Text:
*****

Frank Ocean’s Entire ‘Blonde’ Album Is Now Available on YouTube…

Apple Music’s so-called ‘exclusive’ of Frank Ocean’s ‘Blonde’ has been sitting on YouTube for days, with 100,000+ plays.  But we didn’t tell you that.

After appearing in its entirely on Google Drive over the weekend, Frank Ocean’s ‘Blonde’ (also titled ‘Blond’) is now widely available on YouTube.  The 17-track album has been uploaded in its entirely onto YouTube multiple times, and has been available for days on the streaming video platform.

The YouTube leak is part of a disastrous Apple Music exclusive involving a pair of Frank Ocean albums, one that involved dozens of leaks, a potential lawsuit against Frank Ocean, the possible cancellation of all streaming music exclusives by Universal Music Group, and even legal threats from Apple against Digital Music News.

Other than that, things seem to be going great!

Back to the latest leak, a quick glance shows more than 100,000 streams across a few YouTube postings of the album, over a period of 2-3 days.  But that is probably just scratching the surface.  The leak on YouTube alone suggests that tens of thousands of listeners have accessed the release, all of whom are diligently avoiding a trial subscription on Apple Music.

But why are these uploads still live after several days?  Interestingly, uploads of ‘Endless,’ the first of two recent Ocean albums, seem entirely nonexistent on YouTube.  But that is probably explained by Ocean’s label, Universal Music Group, whose subsidiary Def Jam Recordings released the ‘Endless’ album and is probably pulling down illegal uploads through YouTube’s Content ID copyright control mechanism.

*****

Required tasks:
1 - Quote the stretch of the article on the 'Blonde' leak from "Apple Music’s so-called" through "Digital Music News.".
2 - Please sum up the article on the 'Blonde' leak in two sentences.

Collected data entries:
*****

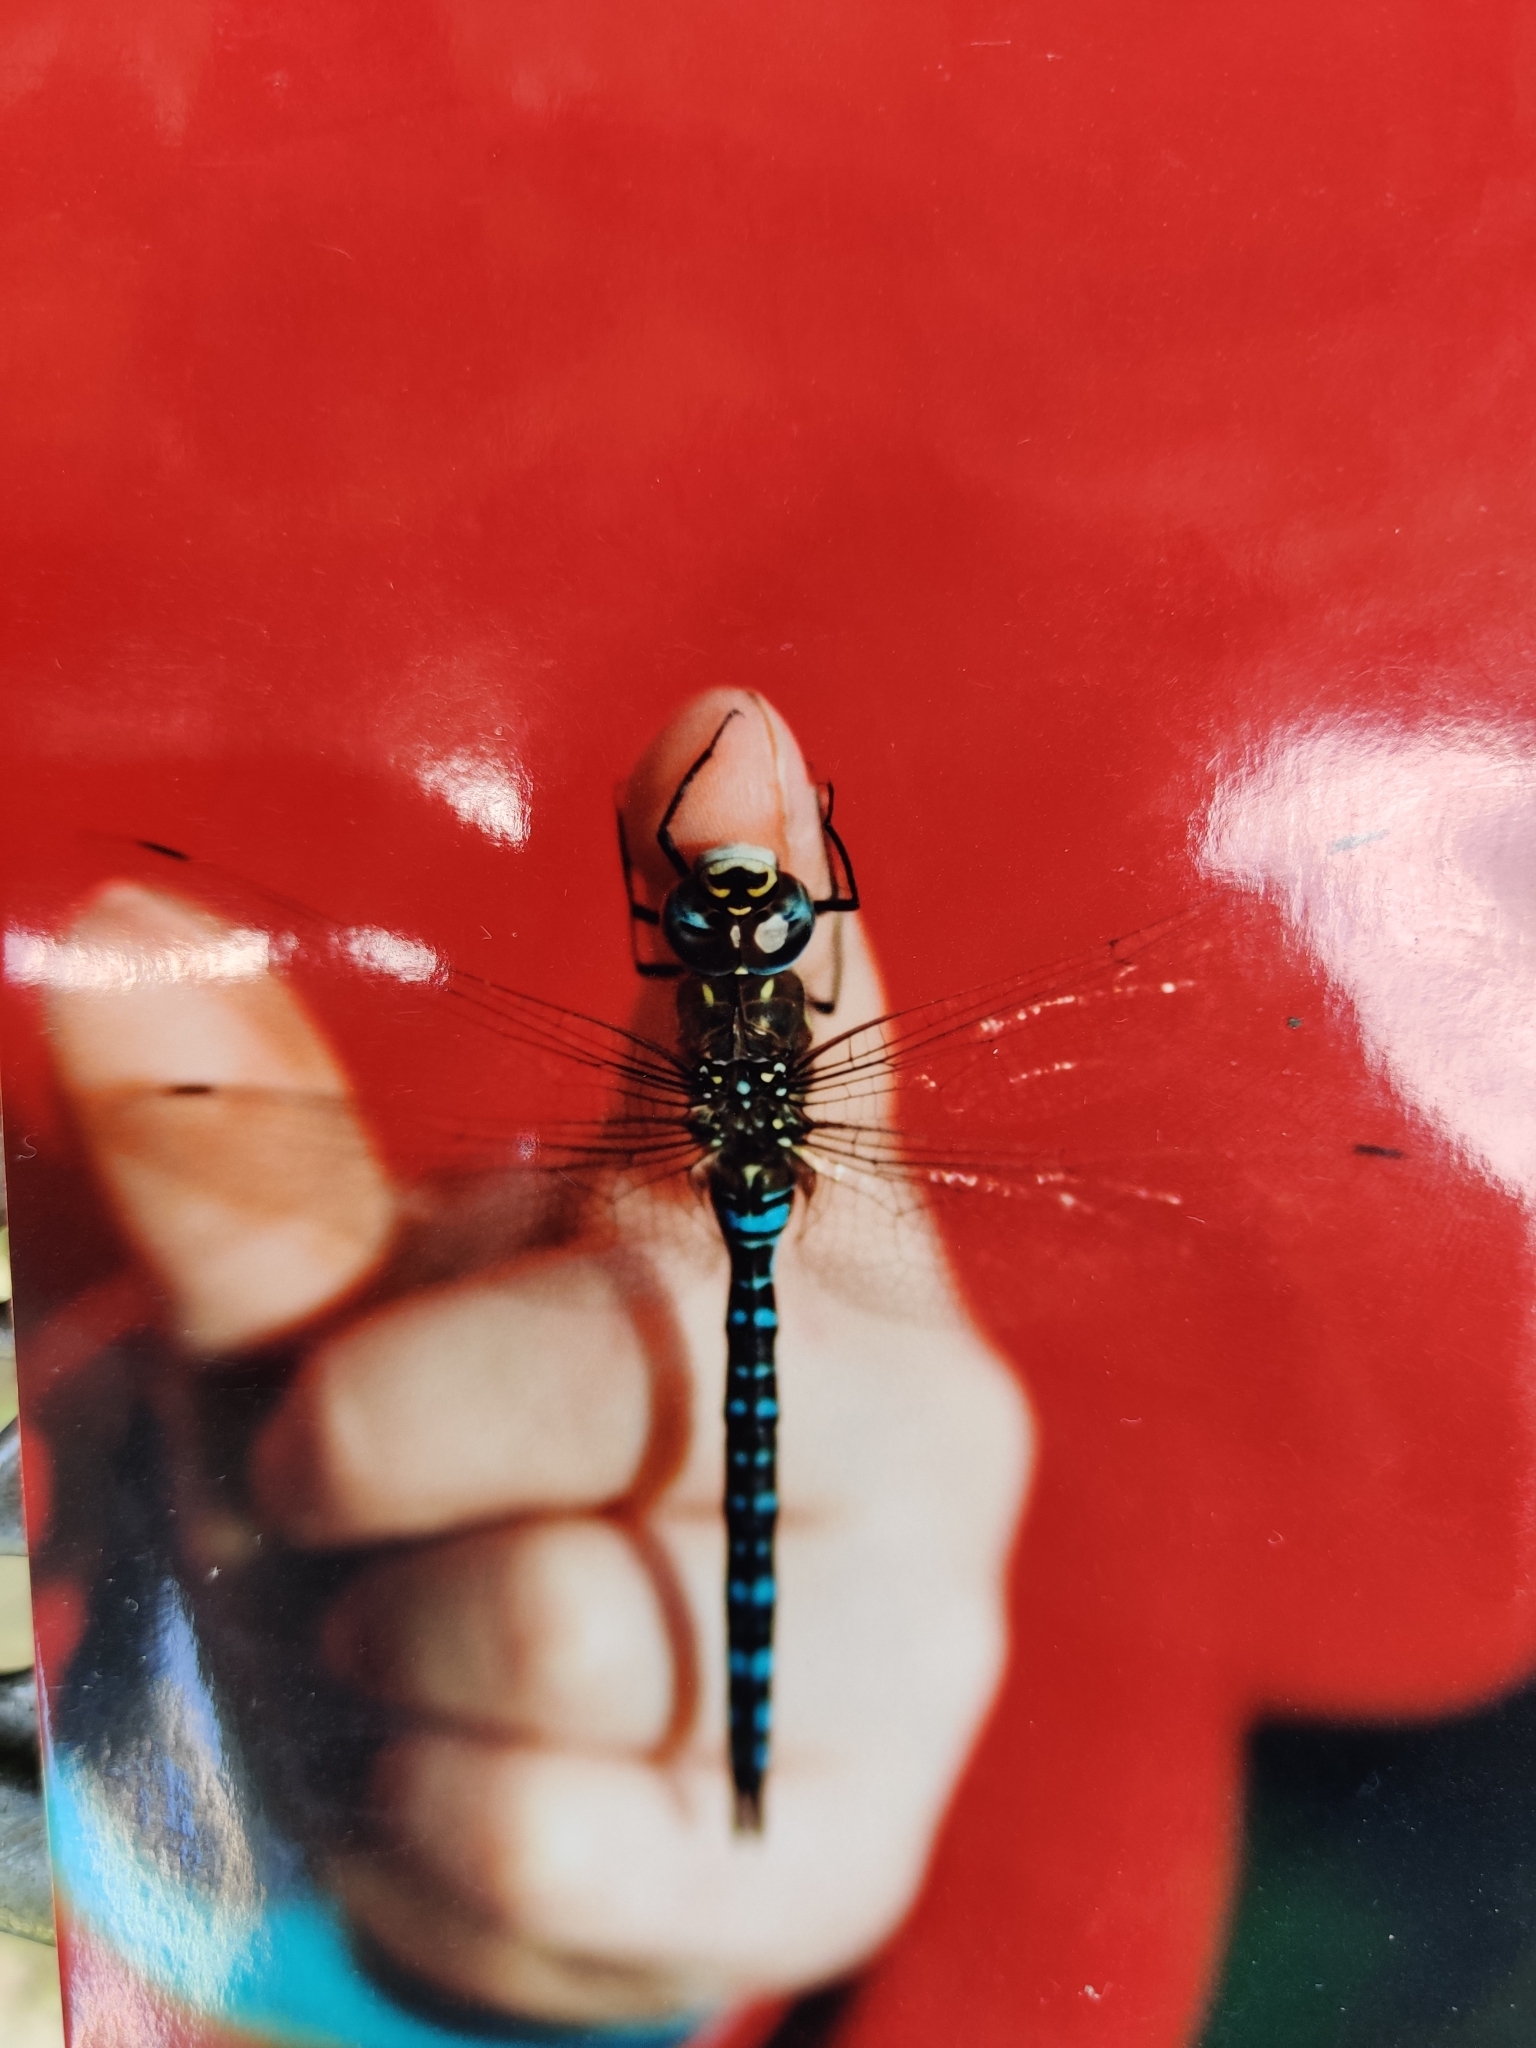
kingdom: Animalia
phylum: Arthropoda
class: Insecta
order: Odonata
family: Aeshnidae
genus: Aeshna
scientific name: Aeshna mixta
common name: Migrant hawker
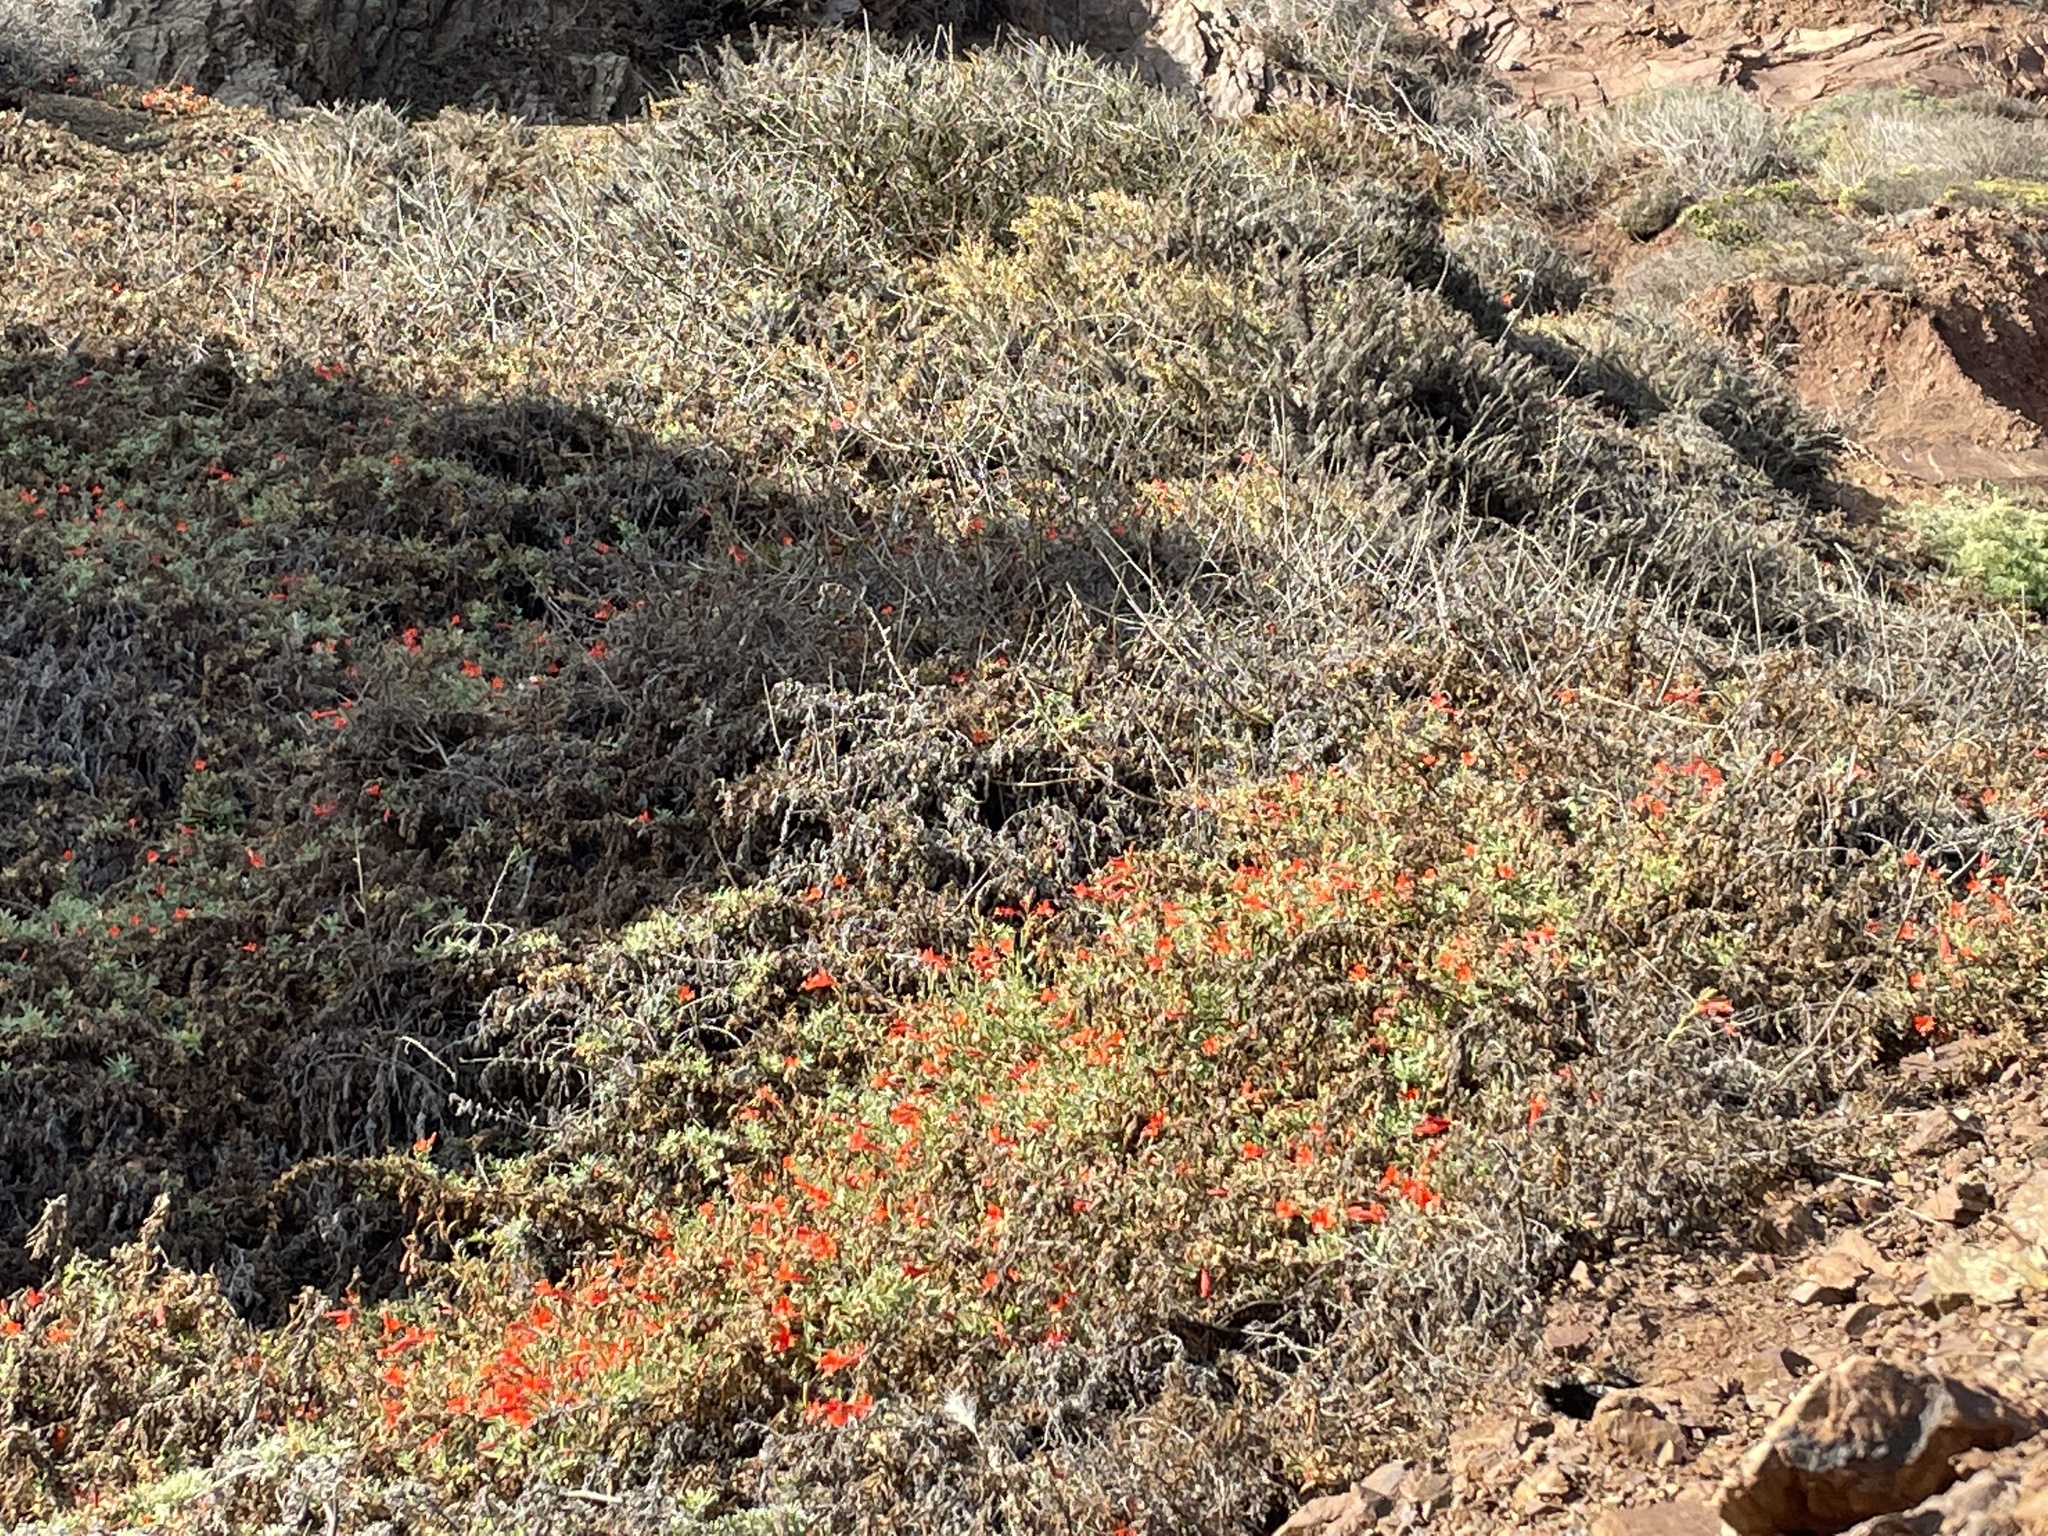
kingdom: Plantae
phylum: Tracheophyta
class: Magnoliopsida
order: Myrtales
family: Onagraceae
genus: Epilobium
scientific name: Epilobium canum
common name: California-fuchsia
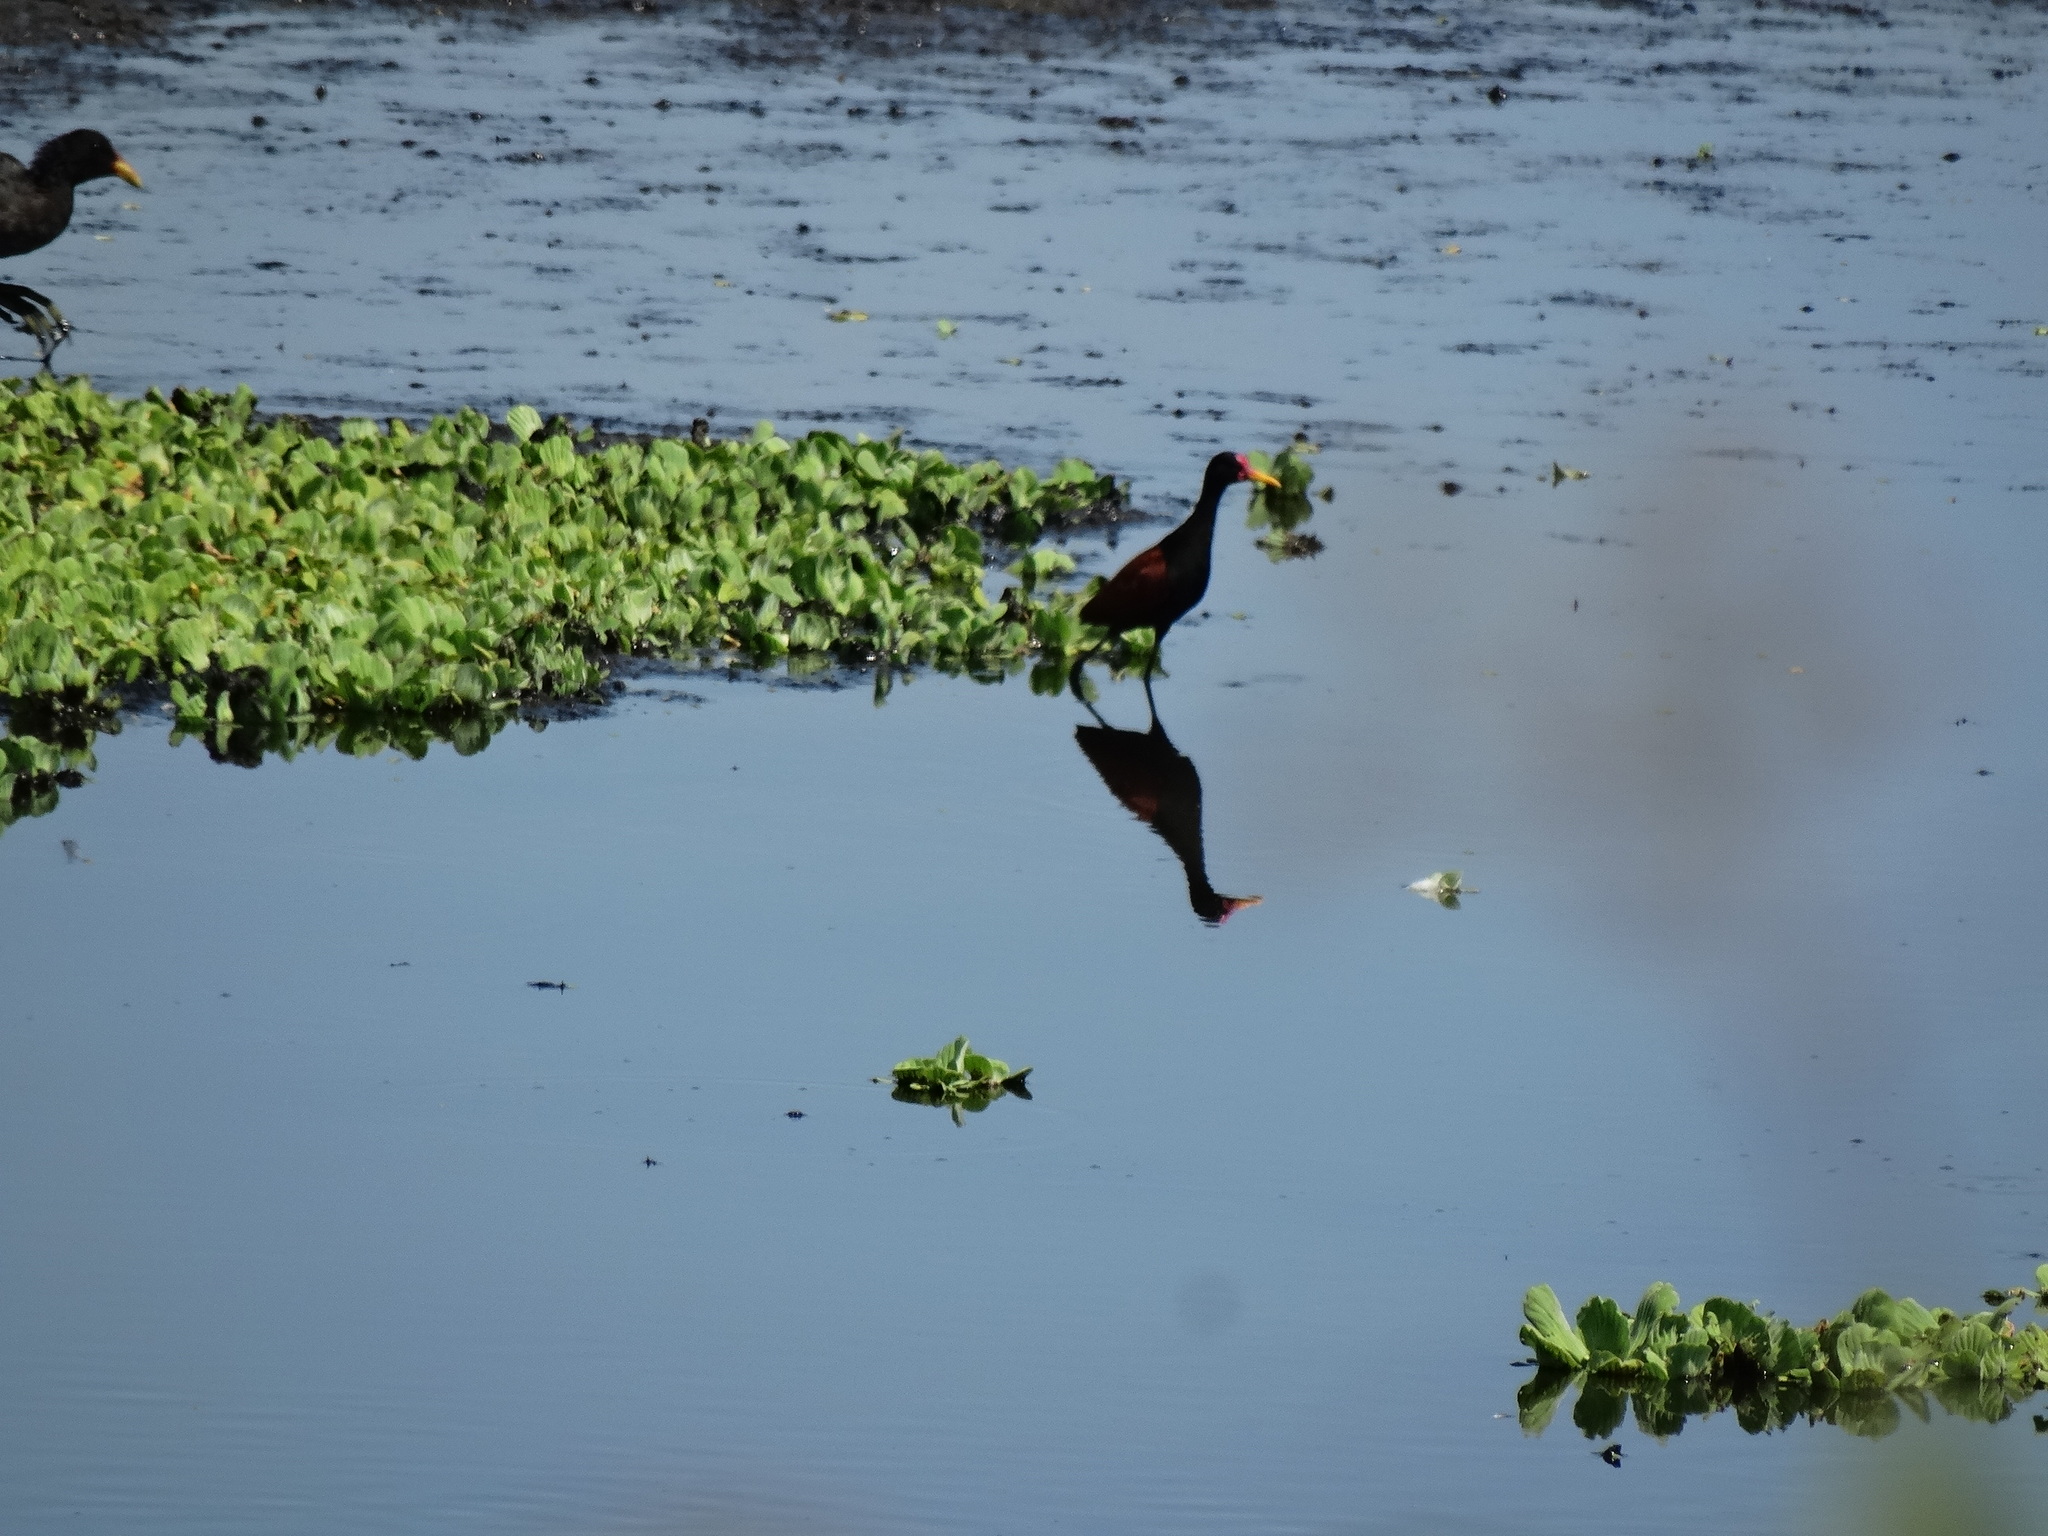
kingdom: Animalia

*****

Task solutions:
1 -
Apple Music’s so-called ‘exclusive’ of Frank Ocean’s ‘Blonde’ has been sitting on YouTube for days, with 100,000+ plays.  But we didn’t tell you that.

After appearing in its entirely on Google Drive over the weekend, Frank Ocean’s ‘Blonde’ (also titled ‘Blond’) is now widely available on YouTube.  The 17-track album has been uploaded in its entirely onto YouTube multiple times, and has been available for days on the streaming video platform.

The YouTube leak is part of a disastrous Apple Music exclusive involving a pair of Frank Ocean albums, one that involved dozens of leaks, a potential lawsuit against Frank Ocean, the possible cancellation of all streaming music exclusives by Universal Music Group, and even legal threats from Apple against Digital Music News.

2 - Frank Ocean's 17-track album 'Blonde,' an Apple Music exclusive, has been uploaded to YouTube multiple times and drew more than 100,000 streams over 2-3 days. Uploads of 'Endless,' the first of his two recent albums, seem absent from YouTube, probably because Universal Music Group's subsidiary Def Jam Recordings is pulling them down through Content ID.